Zuccarini used the technique to trap Web surfers trying to reach sites for pop star Britney Spears, Disneyland and Teletubbies children's characters, among others, according to the criminal complaint.
Once there, Web users often encountered a maze of popup advertising called "mousetrapping," which sends up even more ads when surfers click the "back" button on browsers or try to close the windows altogether.
Prosecutor Comey referred to the scheme as a "cybermaze." He called it "beyond offensive" to prey on children - many of them looking for sites acceptable to their parents - who make a simple spelling mistake on a browser.
"Few of us could imagine there was someone out there in cyberspace, essentially reaching out by hand to take children to the seediest corners of the Internet," he told reporters.
Prosecutors in Fort Lauderdale were expected to ask a federal judge to order Zuccarini held and sent to New York for prosecution.
Authorities said Zuccarini is originally from Philadelphia.
Federal agents were investigating him as early as 1999, when they received a complaint from a computer user who was looking for Yahoo!'s travel site but found porn instead.
Last year the Federal Trade Commission sued Zuccarini for registering misspelled variations of sites for the Backstreet Boys, Victoria's Secret and the Wall Street Journal. Companies targeted by his Web sites have filed dozens of complaints with regulators and the Internet Corporation for Assigned Names and Numbers, the body that doles out Internet addresses.

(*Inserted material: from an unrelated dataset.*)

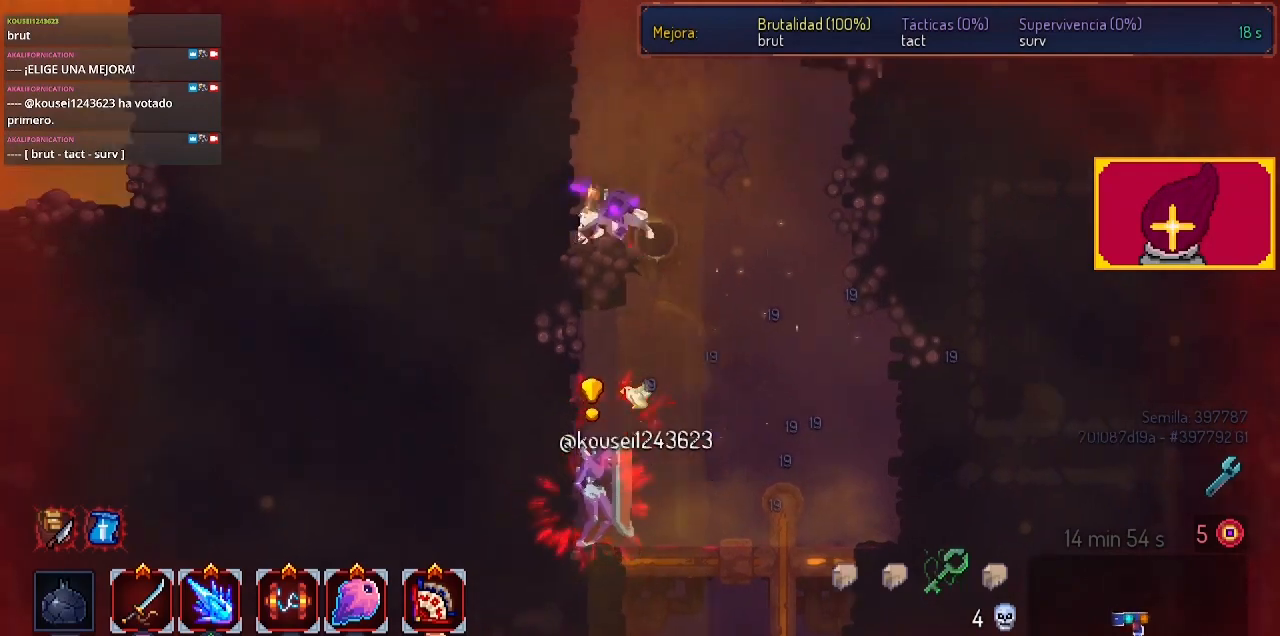
{"buttons": ["CROSS", "DPAD_DOWN", "DPAD_RIGHT"], "left_stick": "center", "right_stick": "center", "events": [[33, "CROSS", "up"], [133, "DPAD_RIGHT", "down"], [333, "DPAD_DOWN", "down"], [400, "CROSS", "down"]]}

The FTC said Zuccarini has lost 53 state and federal lawsuits and about 200 Web addresses have been taken from him and transferred to copyright holders.
Authorities believe other people are conducting similar schemes, but not on such a large scale.
Still, federal authorities conceded they were mostly helpless to prosecute Zuccarini until Congress passed the Amber Alert legislation in April.
A section of the law makes it a crime to use a misleading domain name "with the intent to deceive a minor into viewing material that is harmful to minors." Punishment is up to four years in prison.
Zuccarini's sites sometimes sent up a warning screen urging minors to exit but offering an "Enter here" button, authorities said. The button led to sites depicting graphic sex.
"We cannot imagine a better way for this law to be used for the first time," Comey said.